Lex
See Chapter 1 for headers.
"Mr. Luthor." Lex's intercom called to him. He walked away from the bookshelf he had been absently staring at for...an hour?...planning to entertain some reading, but only staring at the volumes.
"Yes?" he said, turning in the direction of the phone.
"You have 127 messages and there are 3 reporters at the door." She paused. "I would have told you sooner, but you said - "
"I know what I said," Lex snapped. "Tell them to leave the property or be escorted out by some particularly unscrupulous security guards."
"And your messages?"
"They're probably all from the media?"
"Yes," she said. "and one from the dry cleaners."
"I have no comment, and I'm returning no calls." Lex said. The dry cleaners were on their own.
He sauntered over to a pile of periodicals on his desk. This was the case that had college junkets and national press icons alike scrambling for classical mythology primers and writing both the most tired and inspired headlines since the last Olympic games. Oedipus seemed to be the muse of choice, although Lex had seen some creative lines featuring Icarus, Zeus and even Achilles. Despite his personal vow to avoid the droppings of a voracious media, even he had succumb to a curiosity that would forever plague him.
Lex sat on a settee across the room. He could only describe his mood as grief. The losses were obvious, and despite all the hype, he did not take delight in seeing his father incarcerated. Or his...friend that - . He couldn't finish the sentence.

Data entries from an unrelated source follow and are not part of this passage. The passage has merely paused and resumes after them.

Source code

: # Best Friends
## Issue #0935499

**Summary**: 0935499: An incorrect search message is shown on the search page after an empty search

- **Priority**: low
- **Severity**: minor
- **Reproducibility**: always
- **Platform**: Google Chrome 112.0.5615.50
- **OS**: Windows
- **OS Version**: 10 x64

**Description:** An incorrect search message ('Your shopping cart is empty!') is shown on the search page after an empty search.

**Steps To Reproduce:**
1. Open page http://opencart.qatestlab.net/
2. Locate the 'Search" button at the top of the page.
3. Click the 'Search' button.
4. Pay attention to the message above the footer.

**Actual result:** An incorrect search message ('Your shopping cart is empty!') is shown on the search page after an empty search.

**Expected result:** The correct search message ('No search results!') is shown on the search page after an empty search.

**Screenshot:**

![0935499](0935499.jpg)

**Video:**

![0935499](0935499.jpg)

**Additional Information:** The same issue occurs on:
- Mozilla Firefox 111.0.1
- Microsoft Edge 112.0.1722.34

Lex didn't know what he should be feeling. But he knew that for every demon he had laid to rest today, a battalion would ambush him in its wake. He was exhausted at the thought of each and every one of his prospects. The minutest of victories had been tainted. His father was terminally ill. Chloe was endangered in every way. He was a prisoner in his own home. And Clark.
Clark.
It was the coup de gras.
And then Lex suddenly found himself standing at his bar, decanter in hand, pouring, pouring, pouring. Just to cut an edge, slow his thoughts, make himself bearable to be around.
He sipped slowly, the warming liquid cascading down his throat in a stinging flood that made him feel alive.
And then...
His throat was...Lex pulled at his tie and gasped for air...air, breath, life...
And then the overwhelming sensation of suffocation. He clutched his throat in an ironic attempt at freeing the clenching pressure, the claustrophobia of his own trachea.
And he fell in a slow-motion descent, crashing in a brilliant display of glass and crystal.
His eyes dimmed, his skin tightened, his mouth parched, his flesh bled.
His mind raced.
Writhing in a pile of glass, he couldn't help but wonder where Chloe was at that moment.